Could you tell me why you made this inference choice? It's unusual to input only one token to the model to my knowledge.

Edit: to my knowledge, LangBridge adds soft prompts to the inputs, but it seems we only pass the soft prompts from encoders. I might misunderstand the methodology.

Edit2: nvm, I inspected the input ids and it correctly takes the next input ids. hmm, there seems to be another reason why I see mostly identical responses. Did you observe the almost identical responses in your research using LangBridge?

MattYoon commented 3 weeks ago

Did you observe the almost identical responses in your research using LangBridge?

No, I haven't seen that behavior.

The one token I passed to the LM is supposed to be the BOS token. I understand that it looks confusing, but I suspected that the LM will behave wierdly without the explicit BOS token since it was always trained to have one in the beginning.

Kosei1227 commented 3 weeks ago

I see. So, to my current understanding, LangBridge enforces the encoder-decoder model style without tokenizing the input texts with lm tokenizer.

Even though each input ids after iteration will be tokenized with lm tokenizer, I suspect losing lm tokenized inputs can impact the performance.
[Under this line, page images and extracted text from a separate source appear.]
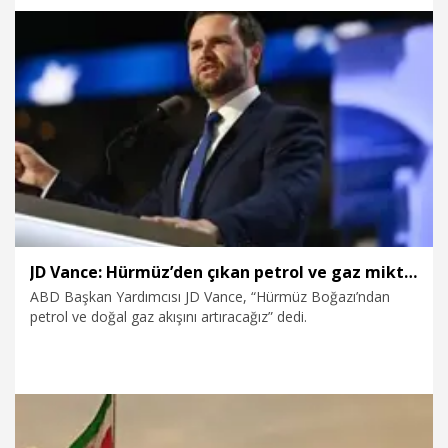
9.08.2026
Dünya
JD Vance: Hürmüz’den çıkan petrol ve gaz miktarını artıracağız
ABD Başkan Yardımcısı JD Vance, “Hürmüz Boğazı’ndan
petrol ve doğal gaz akışını artıracağız” dedi.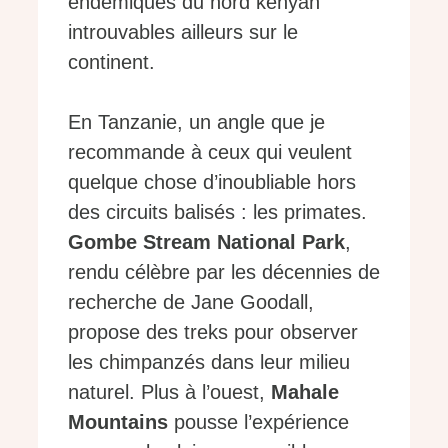
endémiques du nord kenyan
introuvables ailleurs sur le
continent.
En Tanzanie, un angle que je
recommande à ceux qui veulent
quelque chose d’inoubliable hors
des circuits balisés : les primates.
Gombe Stream National Park
,
rendu célèbre par les décennies de
recherche de Jane Goodall,
propose des treks pour observer
les chimpanzés dans leur milieu
naturel. Plus à l’ouest,
Mahale
Mountains
pousse l’expérience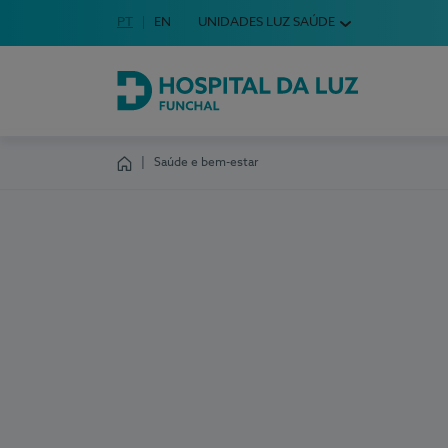
Idioma em Português
PT
English Language
EN
UNIDADES LUZ SAÚDE
Escolha o seu idioma
Hospital da Luz Funchal
Saúde e bem-estar
Homepage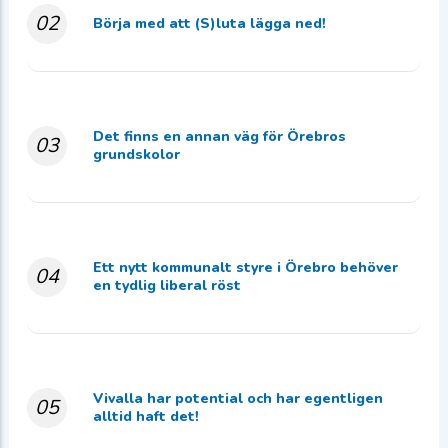
02
Börja med att (S)luta lägga ned!
Det finns en annan väg för Örebros
03
grundskolor
Ett nytt kommunalt styre i Örebro behöver
04
en tydlig liberal röst
Vivalla har potential och har egentligen
05
alltid haft det!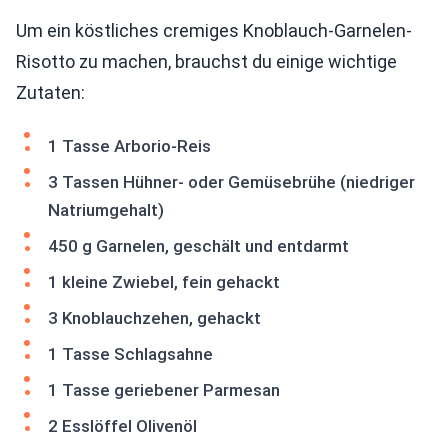
Um ein köstliches cremiges Knoblauch-Garnelen-
Risotto zu machen, brauchst du einige wichtige
Zutaten:
1 Tasse Arborio-Reis
3 Tassen Hühner- oder Gemüsebrühe (niedriger
Natriumgehalt)
450 g Garnelen, geschält und entdarmt
1 kleine Zwiebel, fein gehackt
3 Knoblauchzehen, gehackt
1 Tasse Schlagsahne
1 Tasse geriebener Parmesan
2 Esslöffel Olivenöl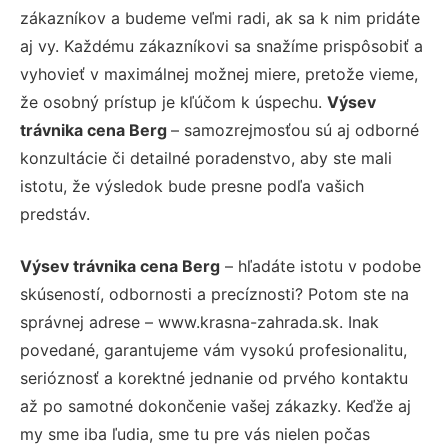
zákazníkov a budeme veľmi radi, ak sa k nim pridáte
aj vy. Každému zákazníkovi sa snažíme prispôsobiť a
vyhovieť v maximálnej možnej miere, pretože vieme,
že osobný prístup je kľúčom k úspechu.
Výsev
trávnika cena Berg
– samozrejmosťou sú aj odborné
konzultácie či detailné poradenstvo, aby ste mali
istotu, že výsledok bude presne podľa vašich
predstáv.
Výsev trávnika cena Berg
– hľadáte istotu v podobe
skúseností, odbornosti a precíznosti? Potom ste na
správnej adrese – www.krasna-zahrada.sk. Inak
povedané, garantujeme vám vysokú profesionalitu,
serióznosť a korektné jednanie od prvého kontaktu
až po samotné dokončenie vašej zákazky. Keďže aj
my sme iba ľudia, sme tu pre vás nielen počas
Did you attempt the prompt tuning approach to create soft prompts from the encoder?

MattYoon commented 3 weeks ago

Yeah, that's a good point. If I understood correctly, here's a followup work to LangBridge that improves on what you said.

https://arxiv.org/abs/2405.17386

Kosei1227 commented 3 weeks ago

oh, I see. Thank you so much for sharing the paper. yeah, that's exactly what I want. I will try this model soon.